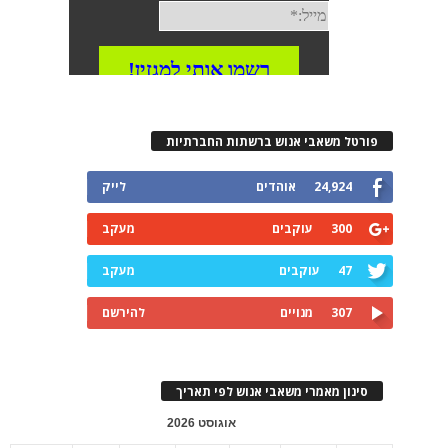
פורטל משאבי אנוש ברשתות החברתיות
24,924
אוהדים
לייק
300
עוקבים
מעקב
47
עוקבים
מעקב
307
מנויים
להירשם
סינון מאמרי משאבי אנוש לפי תאריך
אוגוסט 2026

**TASK OBJECTIVE:** Return all of the data exactly as written, and drop the pictures.

**RESPONSE AREA:**
פורטל משאבי אנוש ברשתות החברתיות
24,924
אוהדים
לייק
300
עוקבים
מעקב
47
עוקבים
מעקב
307
מנויים
להירשם
סינון מאמרי משאבי אנוש לפי תאריך
אוגוסט 2026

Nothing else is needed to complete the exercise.